USCIS SENDS H-1B REFORM REGULATION TO OMB FOR REVIEW
On September 19, 2023, U.S. Citizenship and Immigration Services (USCIS) sent a proposed regulation to the Office of Management and Budget (OMB) for review which may significantly modify the H-1B program.
The exact date when the proposed regulation will be released or when modifications to the H-1B program will be effective are currently unknown. After OMB approves the proposed regulation, USCIS will release the proposed regulation for a 60-day comment period. After the comment period closes, USCIS will consider the comments prior to sending a final regulation to OMB for another review. After OMB approves the final regulation, it may then be implemented by the USCIS (unless a court enjoins the implementation). Therefore, although the exact timing of the implementation of the new H-1B regulation is unknown, there has been indication that USCIS would like the final regulation implemented prior to the next H-1B quota registration process (which should occur in early March 2024) because the regulation may contain major modifications to the registration process.
Although the exact content of the proposed regulation will not be known until the proposed regulation is released by the USCIS, the USCIS has previously indicated in the OMB’s 2023 Spring Unified Agenda that the regulation may include the following:
- Revising the definition of "employer-employee relationship";
- Providing flexibility for start-up entrepreneurs;
- Implementing new requirements and guidelines for site visits including in connection with petitions filed by H-1B dependent employers whose basic business information cannot be validated through commercially available data;
- Providing flexibility on the employment start date listed on the petition (in limited circumstances);
- Addressing "cap-gap" issues;
- Bolstering the H-1B registration process to reduce the possibility of misuse and fraud in the H-1B registration system; and
- Clarifying the requirement that an amended or new petition be filed where there are material changes, including by streamlining notification requirements relating to certain worksite changes, among other provisions.
Additional information about the proposed changes to the H-1B program will be contained in future Business Immigration Monthly Updates when they become available.
USCIS LAUNCHES ONLINE APPOINTMENT SCHEDULER
USCIS has recently launched a new online form for individuals, attorneys, and accredited representatives to make electronic requests for in-person appointments at their local field offices.
Rather than having to call the USCIS Contact Center, the online appointment form allows individuals or legal representatives to submit an electronic request for an in-person appointment at a USCIS Field Office. Common reasons for such a request include for ADIT stamps (for proof of lawful permanent residence), Emergency Advance Parole requests (for urgent, unexpected travel), Immigration Judge Grants (for producing the green card or providing proof of status), and more. Guidance regarding procedures and the documents needed for each type of appointment can be found here.

Data listing:

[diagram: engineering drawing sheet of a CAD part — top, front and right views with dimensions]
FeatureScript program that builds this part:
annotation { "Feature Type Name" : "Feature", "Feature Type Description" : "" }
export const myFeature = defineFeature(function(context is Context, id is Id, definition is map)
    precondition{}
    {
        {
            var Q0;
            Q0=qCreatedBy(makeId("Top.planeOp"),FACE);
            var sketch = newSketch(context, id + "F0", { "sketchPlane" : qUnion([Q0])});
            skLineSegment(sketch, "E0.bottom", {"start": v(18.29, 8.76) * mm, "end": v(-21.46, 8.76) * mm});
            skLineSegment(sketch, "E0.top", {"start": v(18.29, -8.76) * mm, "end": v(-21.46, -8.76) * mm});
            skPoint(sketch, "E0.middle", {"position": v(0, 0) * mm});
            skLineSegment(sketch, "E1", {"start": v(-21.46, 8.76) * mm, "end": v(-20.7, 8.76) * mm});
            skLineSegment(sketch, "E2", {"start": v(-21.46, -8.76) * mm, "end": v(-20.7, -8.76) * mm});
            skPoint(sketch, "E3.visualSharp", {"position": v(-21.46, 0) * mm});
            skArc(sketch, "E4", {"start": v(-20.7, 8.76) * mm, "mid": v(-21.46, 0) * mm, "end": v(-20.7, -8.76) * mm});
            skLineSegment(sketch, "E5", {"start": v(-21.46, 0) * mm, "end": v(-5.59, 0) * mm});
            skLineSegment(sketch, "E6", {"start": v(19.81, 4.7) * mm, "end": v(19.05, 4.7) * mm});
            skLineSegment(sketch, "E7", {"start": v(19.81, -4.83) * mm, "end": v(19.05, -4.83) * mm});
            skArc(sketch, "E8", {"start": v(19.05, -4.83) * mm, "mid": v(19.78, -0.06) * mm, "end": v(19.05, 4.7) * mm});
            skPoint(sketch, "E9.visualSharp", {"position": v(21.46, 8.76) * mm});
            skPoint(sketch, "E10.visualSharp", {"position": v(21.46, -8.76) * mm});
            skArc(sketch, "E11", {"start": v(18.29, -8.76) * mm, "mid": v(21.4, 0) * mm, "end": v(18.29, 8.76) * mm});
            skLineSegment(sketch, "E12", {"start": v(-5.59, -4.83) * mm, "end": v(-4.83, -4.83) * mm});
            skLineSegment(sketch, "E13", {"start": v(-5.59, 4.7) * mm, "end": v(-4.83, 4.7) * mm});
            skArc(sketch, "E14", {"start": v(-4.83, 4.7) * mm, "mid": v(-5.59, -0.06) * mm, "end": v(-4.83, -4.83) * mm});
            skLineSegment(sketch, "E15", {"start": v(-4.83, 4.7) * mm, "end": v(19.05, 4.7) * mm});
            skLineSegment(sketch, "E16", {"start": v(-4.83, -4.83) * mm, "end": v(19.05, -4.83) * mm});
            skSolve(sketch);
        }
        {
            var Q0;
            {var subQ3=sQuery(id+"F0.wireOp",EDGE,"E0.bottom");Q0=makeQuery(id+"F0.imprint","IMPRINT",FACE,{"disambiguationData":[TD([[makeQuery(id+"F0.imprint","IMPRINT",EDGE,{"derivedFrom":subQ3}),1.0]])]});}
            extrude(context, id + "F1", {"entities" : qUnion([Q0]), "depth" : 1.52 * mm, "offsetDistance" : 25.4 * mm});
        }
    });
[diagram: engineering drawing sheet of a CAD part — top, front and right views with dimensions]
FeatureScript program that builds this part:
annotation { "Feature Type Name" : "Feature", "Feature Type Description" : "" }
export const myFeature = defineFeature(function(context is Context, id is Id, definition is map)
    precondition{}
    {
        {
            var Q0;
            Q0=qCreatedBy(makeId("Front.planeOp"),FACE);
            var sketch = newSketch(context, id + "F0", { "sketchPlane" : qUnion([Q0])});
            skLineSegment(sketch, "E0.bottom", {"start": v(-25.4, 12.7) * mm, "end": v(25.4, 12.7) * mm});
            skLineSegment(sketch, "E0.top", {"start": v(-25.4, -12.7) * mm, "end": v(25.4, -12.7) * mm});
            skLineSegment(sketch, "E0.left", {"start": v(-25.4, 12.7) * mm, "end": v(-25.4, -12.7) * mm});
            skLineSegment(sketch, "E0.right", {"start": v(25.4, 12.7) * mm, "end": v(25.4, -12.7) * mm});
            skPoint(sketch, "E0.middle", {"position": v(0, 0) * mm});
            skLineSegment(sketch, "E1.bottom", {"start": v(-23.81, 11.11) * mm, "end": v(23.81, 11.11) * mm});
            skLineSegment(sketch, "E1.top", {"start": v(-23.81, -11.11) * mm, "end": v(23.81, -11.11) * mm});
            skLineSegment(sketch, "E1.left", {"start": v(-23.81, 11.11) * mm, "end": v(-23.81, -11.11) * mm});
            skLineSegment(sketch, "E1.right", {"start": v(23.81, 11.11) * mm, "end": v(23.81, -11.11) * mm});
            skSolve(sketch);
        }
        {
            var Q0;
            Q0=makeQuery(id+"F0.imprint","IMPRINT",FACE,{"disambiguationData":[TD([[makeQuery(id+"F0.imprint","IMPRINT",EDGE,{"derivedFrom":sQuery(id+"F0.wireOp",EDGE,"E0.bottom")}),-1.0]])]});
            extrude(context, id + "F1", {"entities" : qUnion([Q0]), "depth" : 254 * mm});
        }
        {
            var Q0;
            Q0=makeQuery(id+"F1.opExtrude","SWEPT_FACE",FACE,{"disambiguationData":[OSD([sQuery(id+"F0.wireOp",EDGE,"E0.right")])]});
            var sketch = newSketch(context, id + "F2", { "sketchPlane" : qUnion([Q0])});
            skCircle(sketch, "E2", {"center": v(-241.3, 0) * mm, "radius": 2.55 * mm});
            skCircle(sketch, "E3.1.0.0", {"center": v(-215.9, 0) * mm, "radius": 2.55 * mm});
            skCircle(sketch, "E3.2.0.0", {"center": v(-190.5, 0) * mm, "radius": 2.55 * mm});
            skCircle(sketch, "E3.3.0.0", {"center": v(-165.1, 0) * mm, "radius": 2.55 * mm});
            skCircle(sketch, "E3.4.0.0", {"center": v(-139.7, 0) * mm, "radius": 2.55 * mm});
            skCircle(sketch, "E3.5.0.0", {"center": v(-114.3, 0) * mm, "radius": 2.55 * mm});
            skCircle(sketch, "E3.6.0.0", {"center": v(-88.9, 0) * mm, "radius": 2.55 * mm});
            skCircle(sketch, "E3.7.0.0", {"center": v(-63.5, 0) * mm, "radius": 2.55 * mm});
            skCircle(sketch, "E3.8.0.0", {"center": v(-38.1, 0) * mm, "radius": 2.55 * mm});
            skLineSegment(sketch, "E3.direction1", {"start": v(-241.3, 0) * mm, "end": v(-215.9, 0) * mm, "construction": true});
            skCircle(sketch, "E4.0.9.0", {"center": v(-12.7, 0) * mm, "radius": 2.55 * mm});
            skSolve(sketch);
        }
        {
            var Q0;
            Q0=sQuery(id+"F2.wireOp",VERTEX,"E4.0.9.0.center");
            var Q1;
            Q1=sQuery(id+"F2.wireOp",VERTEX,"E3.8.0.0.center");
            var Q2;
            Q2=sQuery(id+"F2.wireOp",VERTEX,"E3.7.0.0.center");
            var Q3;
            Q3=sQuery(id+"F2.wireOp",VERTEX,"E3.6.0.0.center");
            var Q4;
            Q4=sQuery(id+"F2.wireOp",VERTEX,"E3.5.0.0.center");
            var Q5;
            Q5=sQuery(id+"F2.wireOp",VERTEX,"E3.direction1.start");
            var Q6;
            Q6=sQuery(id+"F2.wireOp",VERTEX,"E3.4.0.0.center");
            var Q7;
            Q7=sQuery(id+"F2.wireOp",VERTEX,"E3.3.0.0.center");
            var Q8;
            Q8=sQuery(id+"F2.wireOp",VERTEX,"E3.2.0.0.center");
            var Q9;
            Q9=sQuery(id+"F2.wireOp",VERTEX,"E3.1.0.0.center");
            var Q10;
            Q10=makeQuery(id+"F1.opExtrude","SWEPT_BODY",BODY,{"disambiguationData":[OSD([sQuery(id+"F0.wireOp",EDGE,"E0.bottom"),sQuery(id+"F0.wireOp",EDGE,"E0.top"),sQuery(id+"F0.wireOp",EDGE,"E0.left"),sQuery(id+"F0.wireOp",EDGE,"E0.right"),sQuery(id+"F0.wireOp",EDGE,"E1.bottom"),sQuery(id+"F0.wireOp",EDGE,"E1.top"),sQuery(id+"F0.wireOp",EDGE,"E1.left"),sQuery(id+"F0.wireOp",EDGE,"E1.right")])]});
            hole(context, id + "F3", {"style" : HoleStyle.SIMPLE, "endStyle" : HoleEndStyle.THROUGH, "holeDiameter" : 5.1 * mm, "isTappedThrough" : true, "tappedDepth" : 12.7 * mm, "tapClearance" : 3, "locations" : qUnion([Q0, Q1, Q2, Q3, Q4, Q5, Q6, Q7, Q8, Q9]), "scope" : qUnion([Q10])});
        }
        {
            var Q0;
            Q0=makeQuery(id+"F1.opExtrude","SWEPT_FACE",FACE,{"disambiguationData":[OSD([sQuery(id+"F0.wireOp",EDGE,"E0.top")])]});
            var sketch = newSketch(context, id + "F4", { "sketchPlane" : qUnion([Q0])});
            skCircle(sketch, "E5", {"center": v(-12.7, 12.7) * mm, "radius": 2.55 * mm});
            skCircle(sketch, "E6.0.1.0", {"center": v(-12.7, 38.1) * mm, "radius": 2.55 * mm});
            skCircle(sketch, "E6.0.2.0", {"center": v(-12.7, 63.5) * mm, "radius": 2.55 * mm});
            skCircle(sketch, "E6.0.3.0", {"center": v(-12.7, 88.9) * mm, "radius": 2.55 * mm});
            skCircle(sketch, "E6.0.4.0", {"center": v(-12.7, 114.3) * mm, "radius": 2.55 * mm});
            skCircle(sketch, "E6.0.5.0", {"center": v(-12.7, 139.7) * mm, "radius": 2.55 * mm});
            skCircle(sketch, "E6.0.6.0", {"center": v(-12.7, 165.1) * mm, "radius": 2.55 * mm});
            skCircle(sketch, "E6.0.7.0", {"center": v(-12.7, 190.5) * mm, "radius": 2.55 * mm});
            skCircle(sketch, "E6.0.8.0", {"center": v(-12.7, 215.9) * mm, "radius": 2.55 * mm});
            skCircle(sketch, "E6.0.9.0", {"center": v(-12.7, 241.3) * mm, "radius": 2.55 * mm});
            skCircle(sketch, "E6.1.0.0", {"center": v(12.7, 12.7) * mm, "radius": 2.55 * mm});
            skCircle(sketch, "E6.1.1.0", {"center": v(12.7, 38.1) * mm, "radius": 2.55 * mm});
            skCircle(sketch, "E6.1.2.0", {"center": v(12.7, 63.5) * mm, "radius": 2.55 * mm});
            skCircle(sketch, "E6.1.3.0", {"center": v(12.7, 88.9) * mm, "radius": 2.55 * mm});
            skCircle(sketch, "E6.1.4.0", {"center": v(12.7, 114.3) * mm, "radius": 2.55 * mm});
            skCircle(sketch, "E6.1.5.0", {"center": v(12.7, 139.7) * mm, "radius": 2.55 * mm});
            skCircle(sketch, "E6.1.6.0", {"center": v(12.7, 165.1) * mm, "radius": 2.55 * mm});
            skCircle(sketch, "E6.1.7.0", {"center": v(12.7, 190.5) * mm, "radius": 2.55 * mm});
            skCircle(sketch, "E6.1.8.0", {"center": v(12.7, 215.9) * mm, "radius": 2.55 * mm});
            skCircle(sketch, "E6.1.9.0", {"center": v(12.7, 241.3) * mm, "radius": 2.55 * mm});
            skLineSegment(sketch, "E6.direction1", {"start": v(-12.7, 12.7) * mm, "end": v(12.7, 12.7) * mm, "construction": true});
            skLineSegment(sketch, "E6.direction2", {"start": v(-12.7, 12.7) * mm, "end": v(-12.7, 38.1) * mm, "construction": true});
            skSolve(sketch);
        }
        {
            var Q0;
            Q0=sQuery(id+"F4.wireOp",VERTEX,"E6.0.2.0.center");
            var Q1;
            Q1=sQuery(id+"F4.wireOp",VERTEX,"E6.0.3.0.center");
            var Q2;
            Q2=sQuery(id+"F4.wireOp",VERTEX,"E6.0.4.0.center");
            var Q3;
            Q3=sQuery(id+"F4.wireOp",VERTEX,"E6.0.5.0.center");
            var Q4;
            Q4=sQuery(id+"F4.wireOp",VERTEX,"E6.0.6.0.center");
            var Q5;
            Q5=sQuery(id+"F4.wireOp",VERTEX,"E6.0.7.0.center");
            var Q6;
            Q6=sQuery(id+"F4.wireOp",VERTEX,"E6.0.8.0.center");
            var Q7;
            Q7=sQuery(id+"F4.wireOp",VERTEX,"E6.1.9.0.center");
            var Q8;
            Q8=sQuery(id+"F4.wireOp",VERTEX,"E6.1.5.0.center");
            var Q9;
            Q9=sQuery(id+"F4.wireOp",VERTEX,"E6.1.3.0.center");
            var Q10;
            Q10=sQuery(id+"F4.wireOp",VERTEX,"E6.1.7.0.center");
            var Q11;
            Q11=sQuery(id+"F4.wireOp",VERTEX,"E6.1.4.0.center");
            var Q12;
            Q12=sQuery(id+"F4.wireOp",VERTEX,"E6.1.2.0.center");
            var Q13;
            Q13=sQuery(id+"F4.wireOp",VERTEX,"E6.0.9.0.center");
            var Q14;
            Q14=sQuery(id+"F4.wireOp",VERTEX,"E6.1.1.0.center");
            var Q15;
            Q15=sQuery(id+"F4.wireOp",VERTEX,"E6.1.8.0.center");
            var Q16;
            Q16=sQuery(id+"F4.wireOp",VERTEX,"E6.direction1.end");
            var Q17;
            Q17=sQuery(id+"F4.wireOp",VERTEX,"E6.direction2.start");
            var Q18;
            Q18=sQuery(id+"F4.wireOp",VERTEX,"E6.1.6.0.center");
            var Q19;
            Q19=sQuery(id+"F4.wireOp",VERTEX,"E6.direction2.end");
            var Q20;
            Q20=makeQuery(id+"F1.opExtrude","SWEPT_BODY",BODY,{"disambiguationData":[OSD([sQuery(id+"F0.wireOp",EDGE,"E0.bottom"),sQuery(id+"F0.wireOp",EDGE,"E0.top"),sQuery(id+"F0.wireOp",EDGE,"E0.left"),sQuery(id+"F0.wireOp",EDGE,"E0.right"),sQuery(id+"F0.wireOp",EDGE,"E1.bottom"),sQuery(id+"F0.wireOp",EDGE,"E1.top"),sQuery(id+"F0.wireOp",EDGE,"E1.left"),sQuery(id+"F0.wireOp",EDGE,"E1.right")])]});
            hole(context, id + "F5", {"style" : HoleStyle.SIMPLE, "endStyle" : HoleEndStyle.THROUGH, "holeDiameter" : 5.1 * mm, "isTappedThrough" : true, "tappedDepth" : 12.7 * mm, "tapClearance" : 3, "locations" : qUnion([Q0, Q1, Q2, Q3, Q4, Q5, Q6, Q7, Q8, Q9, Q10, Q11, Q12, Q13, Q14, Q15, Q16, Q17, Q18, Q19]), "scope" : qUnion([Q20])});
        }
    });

Problems to solve:
(A) Return the portion of the USCIS update between "USCIS SENDS H-1B" and "the H-1B program.", inclusive, copied verbatim.
(B) According to the USCIS update, on what date did USCIS send the proposed H-1B regulation to the Office of Management and Budget for review?

Responses by task:
(A)
USCIS SENDS H-1B REFORM REGULATION TO OMB FOR REVIEW
On September 19, 2023, U.S. Citizenship and Immigration Services (USCIS) sent a proposed regulation to the Office of Management and Budget (OMB) for review which may significantly modify the H-1B program.

(B) September 19, 2023